[DATA PROVIDED — start]

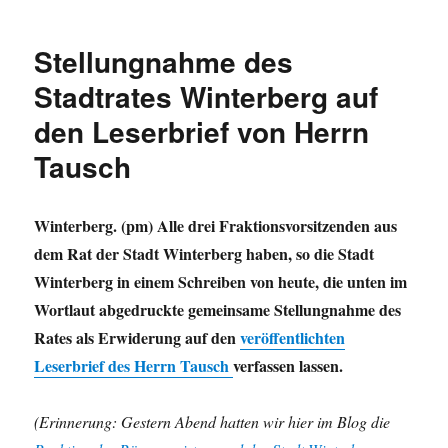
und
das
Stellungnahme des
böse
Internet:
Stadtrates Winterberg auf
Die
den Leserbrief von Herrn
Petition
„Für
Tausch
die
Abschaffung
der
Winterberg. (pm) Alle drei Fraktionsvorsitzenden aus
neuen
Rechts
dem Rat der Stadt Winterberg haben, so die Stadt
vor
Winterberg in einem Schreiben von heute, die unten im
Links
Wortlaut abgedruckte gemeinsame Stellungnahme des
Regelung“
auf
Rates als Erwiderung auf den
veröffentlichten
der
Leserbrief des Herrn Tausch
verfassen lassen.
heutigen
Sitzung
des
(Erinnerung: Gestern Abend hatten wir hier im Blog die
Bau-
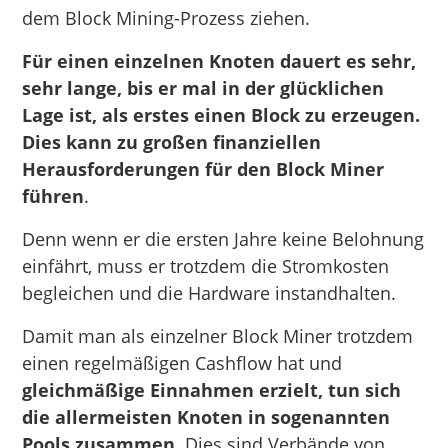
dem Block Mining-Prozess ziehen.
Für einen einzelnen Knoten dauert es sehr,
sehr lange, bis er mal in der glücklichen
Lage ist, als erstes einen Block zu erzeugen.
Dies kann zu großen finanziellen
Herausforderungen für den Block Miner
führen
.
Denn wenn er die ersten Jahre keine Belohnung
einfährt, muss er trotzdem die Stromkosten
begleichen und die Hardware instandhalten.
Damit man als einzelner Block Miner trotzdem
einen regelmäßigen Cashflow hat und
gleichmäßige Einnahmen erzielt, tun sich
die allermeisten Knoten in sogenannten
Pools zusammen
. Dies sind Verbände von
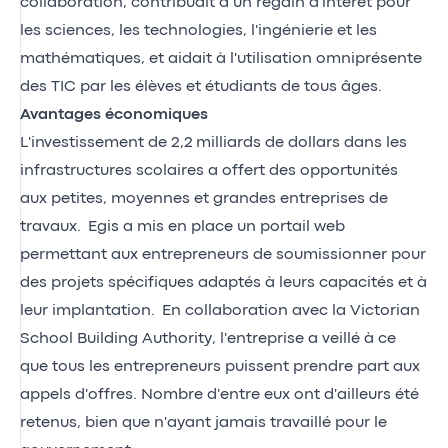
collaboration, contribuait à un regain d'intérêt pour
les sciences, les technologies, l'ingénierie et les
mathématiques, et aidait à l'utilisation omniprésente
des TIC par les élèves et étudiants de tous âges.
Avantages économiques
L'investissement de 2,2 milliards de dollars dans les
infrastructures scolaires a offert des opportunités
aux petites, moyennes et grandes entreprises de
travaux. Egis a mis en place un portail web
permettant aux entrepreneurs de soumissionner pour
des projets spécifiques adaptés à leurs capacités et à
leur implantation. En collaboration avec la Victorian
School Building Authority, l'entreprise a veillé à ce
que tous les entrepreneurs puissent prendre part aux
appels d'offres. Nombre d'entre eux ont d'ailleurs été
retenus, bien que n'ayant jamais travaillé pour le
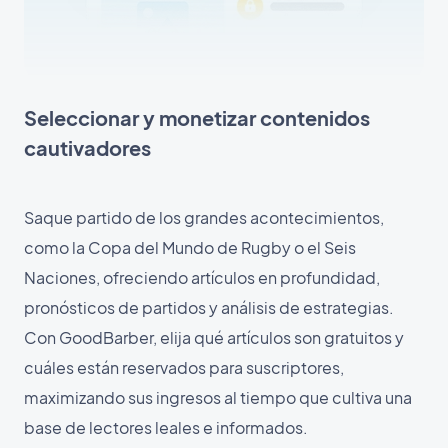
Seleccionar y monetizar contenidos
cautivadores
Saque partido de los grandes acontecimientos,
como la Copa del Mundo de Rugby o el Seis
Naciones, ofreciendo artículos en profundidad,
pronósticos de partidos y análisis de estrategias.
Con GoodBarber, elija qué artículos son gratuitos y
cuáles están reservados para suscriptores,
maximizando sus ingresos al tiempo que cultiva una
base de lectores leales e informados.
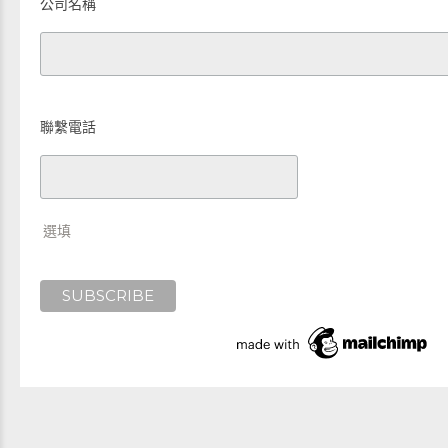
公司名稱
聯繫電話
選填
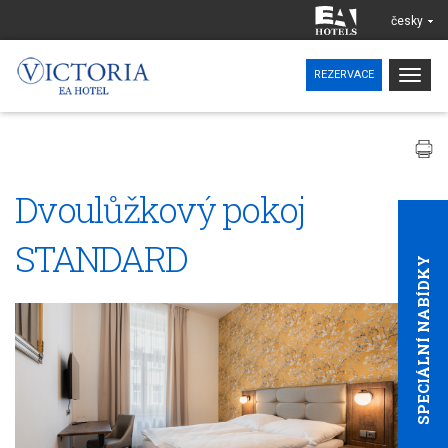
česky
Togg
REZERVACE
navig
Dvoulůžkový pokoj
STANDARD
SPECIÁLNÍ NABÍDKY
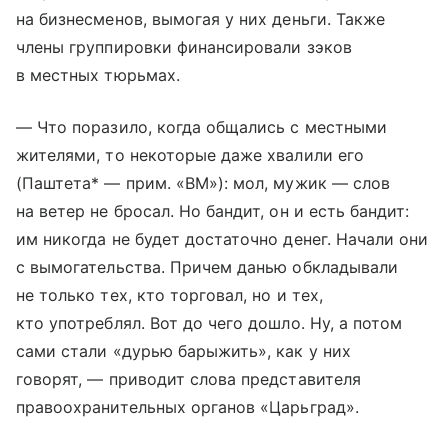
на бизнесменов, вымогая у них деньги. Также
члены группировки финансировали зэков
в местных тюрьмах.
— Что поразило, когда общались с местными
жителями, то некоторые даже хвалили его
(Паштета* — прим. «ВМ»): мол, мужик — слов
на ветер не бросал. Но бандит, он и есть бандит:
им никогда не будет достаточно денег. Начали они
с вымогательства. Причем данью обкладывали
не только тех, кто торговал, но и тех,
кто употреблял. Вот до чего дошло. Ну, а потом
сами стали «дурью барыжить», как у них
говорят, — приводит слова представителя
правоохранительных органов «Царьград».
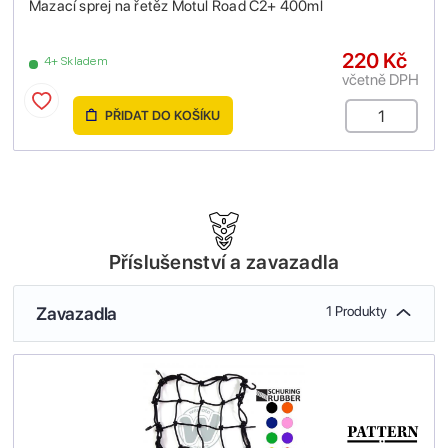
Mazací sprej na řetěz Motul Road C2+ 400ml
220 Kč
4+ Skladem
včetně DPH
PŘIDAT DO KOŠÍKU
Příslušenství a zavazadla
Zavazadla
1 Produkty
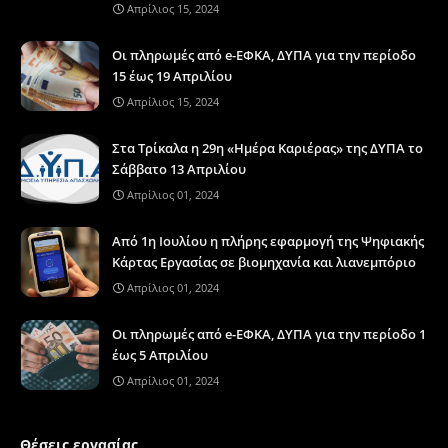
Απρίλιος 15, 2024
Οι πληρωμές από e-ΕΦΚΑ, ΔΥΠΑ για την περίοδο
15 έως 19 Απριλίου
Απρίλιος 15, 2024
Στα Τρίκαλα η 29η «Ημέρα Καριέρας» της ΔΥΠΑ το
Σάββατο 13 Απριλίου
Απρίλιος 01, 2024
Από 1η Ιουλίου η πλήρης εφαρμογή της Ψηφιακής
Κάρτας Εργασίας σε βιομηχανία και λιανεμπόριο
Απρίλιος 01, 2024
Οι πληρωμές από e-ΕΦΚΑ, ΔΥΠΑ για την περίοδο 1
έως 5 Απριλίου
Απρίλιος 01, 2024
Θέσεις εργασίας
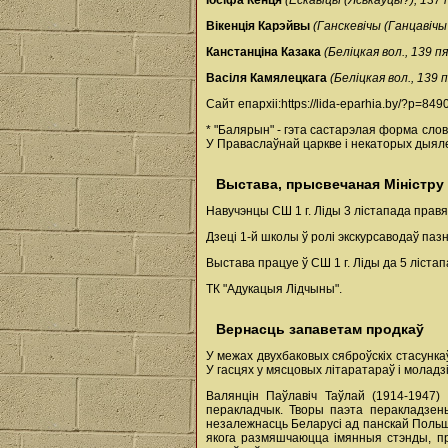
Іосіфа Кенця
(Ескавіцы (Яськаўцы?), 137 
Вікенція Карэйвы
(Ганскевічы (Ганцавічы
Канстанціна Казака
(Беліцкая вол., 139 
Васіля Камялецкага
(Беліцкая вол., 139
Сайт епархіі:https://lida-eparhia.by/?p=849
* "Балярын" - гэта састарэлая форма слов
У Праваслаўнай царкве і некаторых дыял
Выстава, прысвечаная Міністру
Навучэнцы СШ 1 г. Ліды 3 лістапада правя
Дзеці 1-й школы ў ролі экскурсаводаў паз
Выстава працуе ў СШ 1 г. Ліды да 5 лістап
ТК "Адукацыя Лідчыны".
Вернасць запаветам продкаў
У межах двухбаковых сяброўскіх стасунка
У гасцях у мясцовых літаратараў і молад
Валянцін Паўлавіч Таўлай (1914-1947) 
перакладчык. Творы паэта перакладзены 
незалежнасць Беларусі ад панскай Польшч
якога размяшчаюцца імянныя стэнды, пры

[DATA PROVIDED — finish]
[DATA PROVIDED — start]

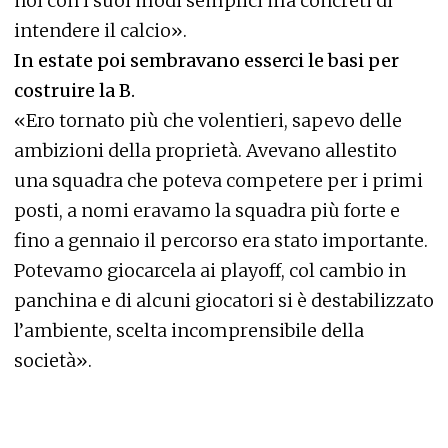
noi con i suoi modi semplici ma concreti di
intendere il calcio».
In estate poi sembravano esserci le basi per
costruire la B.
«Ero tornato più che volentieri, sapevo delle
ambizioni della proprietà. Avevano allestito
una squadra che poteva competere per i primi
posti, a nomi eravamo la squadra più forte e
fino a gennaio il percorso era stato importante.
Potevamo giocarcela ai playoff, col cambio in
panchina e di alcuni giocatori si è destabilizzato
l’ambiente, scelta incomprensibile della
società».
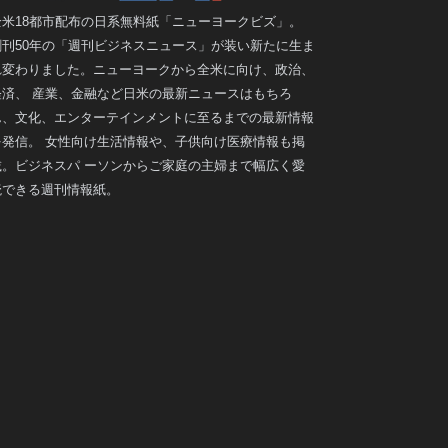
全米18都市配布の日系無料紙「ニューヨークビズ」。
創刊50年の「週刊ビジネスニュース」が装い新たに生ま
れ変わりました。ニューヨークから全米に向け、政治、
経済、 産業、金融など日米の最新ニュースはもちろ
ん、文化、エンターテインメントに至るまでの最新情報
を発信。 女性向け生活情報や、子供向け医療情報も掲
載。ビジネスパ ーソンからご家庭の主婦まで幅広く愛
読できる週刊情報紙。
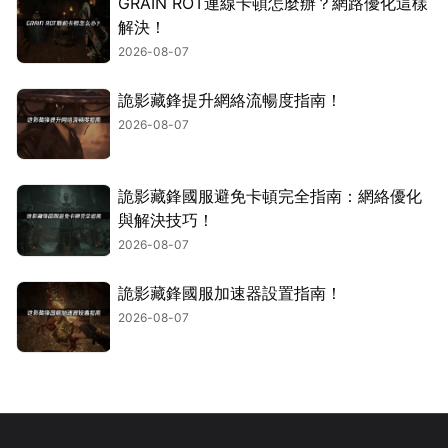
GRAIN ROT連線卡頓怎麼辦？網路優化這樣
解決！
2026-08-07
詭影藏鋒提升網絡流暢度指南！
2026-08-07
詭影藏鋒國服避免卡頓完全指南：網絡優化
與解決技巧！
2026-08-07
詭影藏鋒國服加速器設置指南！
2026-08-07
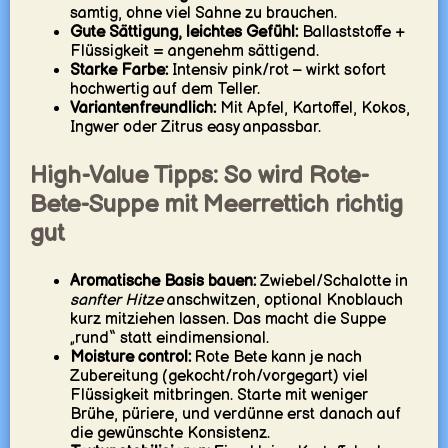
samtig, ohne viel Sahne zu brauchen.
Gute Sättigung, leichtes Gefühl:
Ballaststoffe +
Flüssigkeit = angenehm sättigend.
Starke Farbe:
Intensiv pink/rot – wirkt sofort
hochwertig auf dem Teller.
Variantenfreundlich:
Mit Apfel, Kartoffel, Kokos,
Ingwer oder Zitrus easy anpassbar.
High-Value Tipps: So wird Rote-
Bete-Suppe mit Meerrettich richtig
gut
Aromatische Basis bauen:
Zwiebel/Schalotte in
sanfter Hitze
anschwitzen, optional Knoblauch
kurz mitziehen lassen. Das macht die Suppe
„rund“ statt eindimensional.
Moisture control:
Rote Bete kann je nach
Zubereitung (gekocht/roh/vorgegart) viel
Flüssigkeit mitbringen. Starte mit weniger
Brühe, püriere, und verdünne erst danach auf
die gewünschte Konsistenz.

[DATA PROVIDED — finish]

— PROBLEM REQUIREMENTS —
Give again exactly, and only, the lines above starting at the one with "High-Value Tipps: So" and ending at the one with "die gewünschte Konsistenz.".

— OUTPUT BELOW —
High-Value Tipps: So wird Rote-
Bete-Suppe mit Meerrettich richtig
gut
Aromatische Basis bauen:
Zwiebel/Schalotte in
sanfter Hitze
anschwitzen, optional Knoblauch
kurz mitziehen lassen. Das macht die Suppe
„rund“ statt eindimensional.
Moisture control:
Rote Bete kann je nach
Zubereitung (gekocht/roh/vorgegart) viel
Flüssigkeit mitbringen. Starte mit weniger
Brühe, püriere, und verdünne erst danach auf
die gewünschte Konsistenz.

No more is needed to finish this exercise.